__Reading text__
+-------+

Is there an efficient way to add minutes in your head? Every week I hop on a treadmill and figure out how long I need to run.  I am given the pace:
Pace = 7:41/mile = (7 minutes + 41 seconds) per mile
I need to add this up to calculate how long I should run to run 1.5 miles.  I use the formula
7:41 + (7:41/2) = ? 1.5 mile
I find this somewhat difficult to calculate in my head, especially while I am starting my warmup.  Converting to seconds doesn't make it any easier.  Do you have any suggestions as to how I can do this more efficiently?
 A: I recommend splitting it up in your head. 7:41 is 7 minutes and 41 seconds. We know that half of 7 minutes is 3 minutes and a half. Half of 41 is about 20. So we add these to get 3:50 or so, and add that to 7:41. Even when I add them, I take 10 seconds from 7:41 (getting 7:31) and add it to 3:50 (getting 4:00) so that 11:31 is that much easier.
That's how I process it mentally, anyway.
Alternately, I estimate a little. I know that 8 minutes is 480 seconds, and that 7:41 is therefore about 5% less than 480 (I think that 20 seconds less than a minute is about half of the 48 seconds that is 10% of 480 - obviously, we could be more precise, but I'm just giving an example of estimation). So if I want to go a mile and a half, I want to go about 5% less than 12 minutes. As 12 minutes is 720 seconds, 10% of 720 is 72, so 5% is 36. So I would approximate the amount of time I have to run as about 12:00 - 0:36 = 11:24.

+-------+

(Stored dataset items)
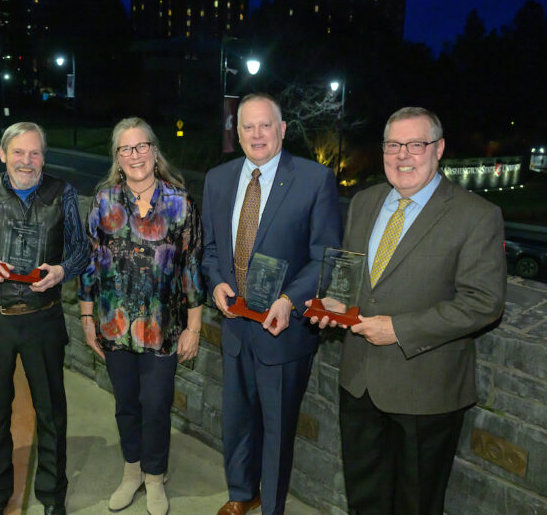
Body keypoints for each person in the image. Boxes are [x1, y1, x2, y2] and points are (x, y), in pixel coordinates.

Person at [307, 107, 507, 515]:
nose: (403, 156)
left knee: (416, 505)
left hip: (426, 390)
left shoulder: (476, 215)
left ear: (439, 149)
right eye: (393, 145)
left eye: (416, 144)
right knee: (364, 500)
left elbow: (483, 302)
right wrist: (336, 303)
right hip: (360, 382)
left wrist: (400, 329)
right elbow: (354, 280)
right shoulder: (364, 202)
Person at [201, 93, 342, 515]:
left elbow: (324, 257)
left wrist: (289, 300)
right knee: (237, 421)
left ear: (282, 129)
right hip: (235, 326)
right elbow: (210, 250)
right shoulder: (218, 180)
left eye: (266, 125)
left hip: (284, 330)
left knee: (278, 429)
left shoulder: (314, 180)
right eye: (248, 126)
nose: (257, 134)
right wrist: (215, 284)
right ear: (236, 133)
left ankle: (273, 508)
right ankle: (243, 495)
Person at [0, 122, 89, 515]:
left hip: (43, 319)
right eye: (18, 152)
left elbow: (81, 251)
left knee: (51, 411)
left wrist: (62, 271)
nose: (26, 161)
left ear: (43, 158)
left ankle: (51, 496)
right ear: (3, 155)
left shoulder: (62, 193)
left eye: (34, 154)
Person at [78, 117, 206, 515]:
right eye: (126, 149)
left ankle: (155, 477)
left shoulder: (180, 203)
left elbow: (191, 268)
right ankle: (131, 471)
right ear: (117, 158)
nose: (135, 155)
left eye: (142, 146)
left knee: (156, 402)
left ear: (154, 151)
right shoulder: (103, 202)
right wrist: (86, 319)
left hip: (162, 327)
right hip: (113, 325)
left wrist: (194, 327)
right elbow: (89, 265)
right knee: (126, 404)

+-------+

__Action item A__
Summarize the thread on adding run times mentally in two sentences.
__Action item B__
Go on with the thread on adding run times mentally, starting after its final sentence.

__Exercise output A__
A runner given a pace of 7:41 per mile asks for an easier way to work out mentally how long a 1.5-mile run takes, since adding 7:41 to half of 7:41 is hard during a warmup. One reply suggests halving the minutes and seconds separately to get about 3:50 and moving 10 seconds across to make the sum of 11:31 easier, or estimating 7:41 as about 5% under 8 minutes so the run is about 12:00 minus 0:36, or 11:24.

__Exercise output B__
Both yield things that are close enough, but if I were worried, I would just run for an additional 20 seconds or so to make up any shortcomings. Is that what you were looking for?
NOTE: thanks to amWhy for pointing out my incapability of multiplying 6 by 8.
A: I understand your question as this:  "How do I efficiently divide numbers by $2$ in sexagismal. (Base 60)"
Suppose you have $a*60+b$ as your time.  In your case, $a=7$, $b=41$.  To divide by two, just do it the way you normally would, but carrying is by $60$ instead of $10$.  (Base $60$ instead of base $10$)
Divide $a$ by two.  If it is even, no problem.  If it is odd, then you "carry" a 60 over to $b$.  So when dividing $7:41$, we get $3: \frac{41+60}{2}$.  Then you just divide $b$ by $2$ (or $b+60$ if we had to carry).
So to divide $7:41$ by two, we get $3:50.5$.  Lets try another.  How about $16:56$?  Well the first term is even so we just get $8:28$.  What about $27:32$?  Well, the first part will be $13$, we add $60$ to $32$ to get $92$, then divide this by two, so the answer is $13:46$.  
You try one:  What is $9:51$ divided by two? (answer at end)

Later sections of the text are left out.